Mayor Jerry Sanders, who has his own special vocabulary, was caught actually growling the other day during the opening of a new brewery location. We’ve posted a photo of the mayoral moment as proof.
Better Beaches
An opinion piece in the U-T says that the beach booze ban has shown over the past three summers to be a very good thing. “Alcohol-related crime is down. Violent crime is down. Vandalism of homes and yards has decreased. The number of underage drinking violations is less than one-third of the city’s total. Police have reduced the number of officers on holidays, preserving a big slice of the department’s overtime budget.”
Mitt in Cali
Mitt Romney is fundraising in California this week, including SoCal. He owns a house in La Jolla, about which the Reader has lots of links and details, including that “ex-San Diego mayor Maureen O’Connor and her late husband Bob Peterson, founder of Jack-in-the-Box, once owned the elegant old residence.”
Not Getting Whitey
In 2006 a cop in San Diego said he saw now-captured killer James “Whitey” Bulger leaving a movie theater in San Diego in 2006, but nobody believed him. The movie was “The Departed,” Martin Scorsese’s Oscar-winning movie about the mob Bulger. Dianne Bell had a bit about in the U-T at the time.
Reality Rejection
Residents of La Jolla’s Bird Rock neighborhood are none too thrilled that MTV’s “Real World” reality show may be coming their way and setting up a home for a season’s cast there, the Reader reports. Councilwoman Sherri Lightner is worried enough to bring up the idea of changing zoning rules to corral future productions.
Updated Explainers
The latest edition of our San Diego Explained video series updates some of our previous explainers on the Convention Center expansion, medical marijuana rules, the NFL lockout and the Chargers stadium search.

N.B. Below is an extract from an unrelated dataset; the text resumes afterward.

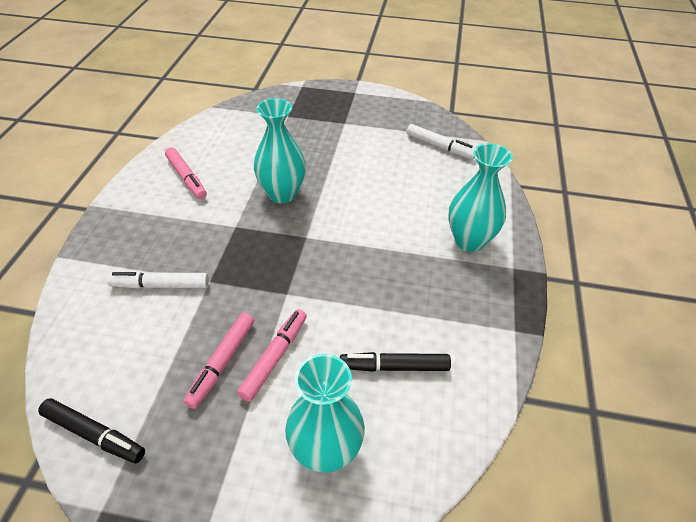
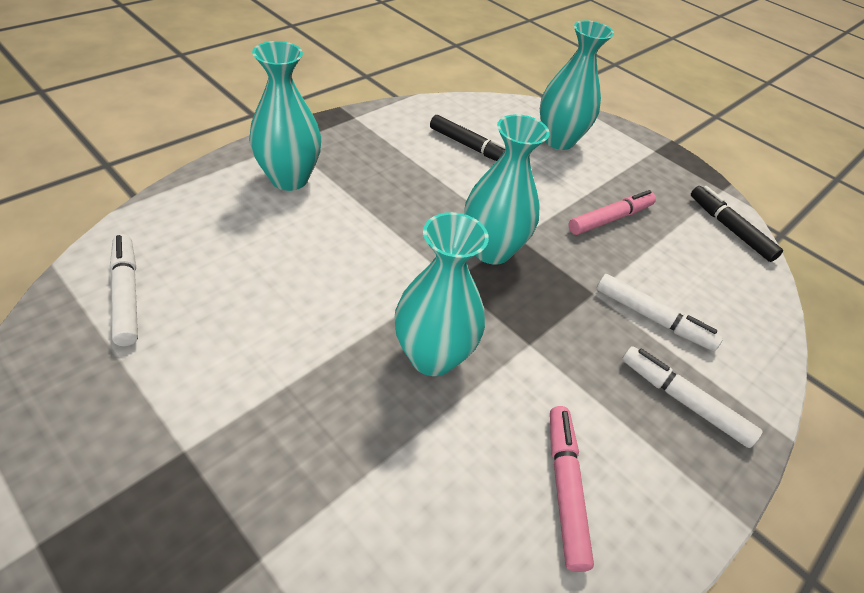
camera: 150 degrees left, 0 degrees up
pink marker [237,309,307,402] -> none
none -> turquoise vase [464,114,550,264]
none -> white marker [622,346,763,448]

Bug Expert Spins Regional Web
An entomologist from UC Riverside has sent out an alert: he wants brown widow spiders and their egg sacs. He’s doing research into their habitat and ways of exterminating the critters, who have been giving black widows a run for their money by squatting where they live in Southern California, including coastal San Diego County, the Riverside paper says.
The story includes a nice photo of a brown widow spider, whose stunning body markings make it look like a product of a modern painter.
It goes to show you that you can find art outside the museum or gallery. Just make sure it doesn’t bite. Unless it’s really experimental art, of course.